I am familiar with Evo Psych and their central ideas. I find it interesting in a discipline that values the scientific method as highly as they presumably do that they do not attempt to use any kind of experimental method to isolate what they contend exists. They use comparative studies, inferential works, logic, etc., all good things; however they maintain that something called "human nature" exists without any direct proof. All I am attempting to do wtih netlogo is model something akin to their notion to see what could possibly develop.

RE: defintion of culture being vague...I would define culture for purposes of the simulation I am developing as the "knowledge" of food that is healthy or unhealthy (thanks to XXXX for that) and the subsequent ability to pass that "information" along to offspring. As noted originally, this particular simulation would not address the issue of "what is human nature" but would merely test if having knowledge is useful for survival.

RE: the story about the baby being left alone...it could very well be, that if true, said baby died due to lack of nurture; certainly, there are those studies from the 40's or 50's about children not being held, etc., resulting in decreased life spans, etc.

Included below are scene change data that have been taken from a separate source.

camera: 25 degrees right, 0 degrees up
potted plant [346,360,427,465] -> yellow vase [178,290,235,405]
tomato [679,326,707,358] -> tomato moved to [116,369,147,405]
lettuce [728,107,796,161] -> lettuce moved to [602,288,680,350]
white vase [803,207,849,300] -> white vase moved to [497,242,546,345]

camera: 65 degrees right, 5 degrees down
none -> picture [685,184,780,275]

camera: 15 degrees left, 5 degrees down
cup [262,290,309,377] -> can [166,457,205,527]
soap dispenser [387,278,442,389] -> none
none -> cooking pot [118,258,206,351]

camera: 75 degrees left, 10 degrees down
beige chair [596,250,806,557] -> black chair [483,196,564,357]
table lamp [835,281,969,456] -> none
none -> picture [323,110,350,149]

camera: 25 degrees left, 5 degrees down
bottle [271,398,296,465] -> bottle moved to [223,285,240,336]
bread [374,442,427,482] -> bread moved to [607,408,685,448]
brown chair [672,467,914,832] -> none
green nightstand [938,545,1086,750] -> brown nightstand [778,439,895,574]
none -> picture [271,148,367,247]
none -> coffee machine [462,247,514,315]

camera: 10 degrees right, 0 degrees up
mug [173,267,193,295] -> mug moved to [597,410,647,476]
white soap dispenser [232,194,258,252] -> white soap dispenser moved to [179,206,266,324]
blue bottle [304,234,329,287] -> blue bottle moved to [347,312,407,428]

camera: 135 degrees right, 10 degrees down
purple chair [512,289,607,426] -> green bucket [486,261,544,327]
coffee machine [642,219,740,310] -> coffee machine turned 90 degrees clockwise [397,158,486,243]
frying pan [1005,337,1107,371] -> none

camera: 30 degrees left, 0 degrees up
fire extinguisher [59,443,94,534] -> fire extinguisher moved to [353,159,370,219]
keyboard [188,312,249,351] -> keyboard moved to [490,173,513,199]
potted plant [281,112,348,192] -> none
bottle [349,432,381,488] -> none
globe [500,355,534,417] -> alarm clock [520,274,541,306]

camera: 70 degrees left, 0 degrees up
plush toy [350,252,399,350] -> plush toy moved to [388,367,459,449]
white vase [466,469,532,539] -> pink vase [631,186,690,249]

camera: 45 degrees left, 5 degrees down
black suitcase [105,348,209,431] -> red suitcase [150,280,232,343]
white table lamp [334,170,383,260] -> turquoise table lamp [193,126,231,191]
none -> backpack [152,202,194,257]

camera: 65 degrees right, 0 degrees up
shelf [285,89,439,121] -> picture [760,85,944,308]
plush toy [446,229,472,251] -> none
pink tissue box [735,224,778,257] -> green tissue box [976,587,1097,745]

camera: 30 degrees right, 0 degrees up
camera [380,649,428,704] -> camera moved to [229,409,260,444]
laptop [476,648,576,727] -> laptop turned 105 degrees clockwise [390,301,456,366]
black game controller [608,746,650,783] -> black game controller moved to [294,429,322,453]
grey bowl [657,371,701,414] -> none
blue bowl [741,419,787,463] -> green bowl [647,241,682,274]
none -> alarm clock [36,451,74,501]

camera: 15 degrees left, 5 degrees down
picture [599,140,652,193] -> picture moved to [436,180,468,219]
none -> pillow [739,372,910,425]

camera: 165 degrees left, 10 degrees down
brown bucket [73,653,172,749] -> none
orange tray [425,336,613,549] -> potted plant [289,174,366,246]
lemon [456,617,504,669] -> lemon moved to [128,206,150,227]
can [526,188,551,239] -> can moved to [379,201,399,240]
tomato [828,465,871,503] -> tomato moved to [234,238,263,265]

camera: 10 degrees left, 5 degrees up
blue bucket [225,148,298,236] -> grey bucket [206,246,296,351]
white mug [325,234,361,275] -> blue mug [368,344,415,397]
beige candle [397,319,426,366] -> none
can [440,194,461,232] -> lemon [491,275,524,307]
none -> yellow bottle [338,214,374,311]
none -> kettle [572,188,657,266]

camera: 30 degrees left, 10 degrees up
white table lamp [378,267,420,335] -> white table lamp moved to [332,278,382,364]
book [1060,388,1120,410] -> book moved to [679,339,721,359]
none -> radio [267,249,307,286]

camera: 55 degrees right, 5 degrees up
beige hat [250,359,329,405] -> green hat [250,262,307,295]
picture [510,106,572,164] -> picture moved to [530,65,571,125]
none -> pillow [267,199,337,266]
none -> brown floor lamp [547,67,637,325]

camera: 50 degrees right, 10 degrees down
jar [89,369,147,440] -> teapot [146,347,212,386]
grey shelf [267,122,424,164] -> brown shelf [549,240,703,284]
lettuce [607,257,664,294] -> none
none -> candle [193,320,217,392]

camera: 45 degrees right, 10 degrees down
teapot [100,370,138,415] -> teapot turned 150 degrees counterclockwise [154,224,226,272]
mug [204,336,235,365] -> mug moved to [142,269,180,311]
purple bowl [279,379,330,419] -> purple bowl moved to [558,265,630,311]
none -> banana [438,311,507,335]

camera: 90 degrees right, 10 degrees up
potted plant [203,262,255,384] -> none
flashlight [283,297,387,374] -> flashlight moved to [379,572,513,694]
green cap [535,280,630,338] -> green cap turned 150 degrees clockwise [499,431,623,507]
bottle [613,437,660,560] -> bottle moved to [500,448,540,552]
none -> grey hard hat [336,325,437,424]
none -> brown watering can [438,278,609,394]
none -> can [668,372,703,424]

Your story raises an interesting point, however...if it is not possible to survive without nurture...how could one ever claim knowledge of what is inherent to humans, i.e., that which is separate and distinct from nurture and call it "human nature?" If nuture is required for survival, then how could we ever claim to have the ability to know what is inherent to humans?

If we cannot know, then why continue to talk about something called, "human nature?" I know that many people use the notion to explain much, but creating a notion and then attributing causality to it without ever really identifying what the notion is, is intellectually lazy, IMO. Also, if that is the case then "the devil made me do it" is on the same par with "people are violent because it is human nature;" no one has seen "the devil" nor has anyone seen "human nature," so how do we evaluate the veracity of one claim over the other?

RE: culture has too many components...so does the physical world, yet the complexity of it has never stopped any serious scientist from taking the time to examine it and report on findings. There is no doubt that humans are complex; so far we know a lot about our physiology and little about much else.

This is why I question the notion that something called "human nature" exists -- it is a scientifically unproven concept; purely mythical at this point, yet there are many, many people who claim to know much about it. IMO, this is not very good science (again if we use the traditional methods of scientific inquiry -- isolation, testing, controlling, etc. as the criteria for establishing knowledge). Actually controlling for culture is quite simple -- no contact with another human being; people are cultural vessels...no people, no culture. Practically absurd, but experimentally sound.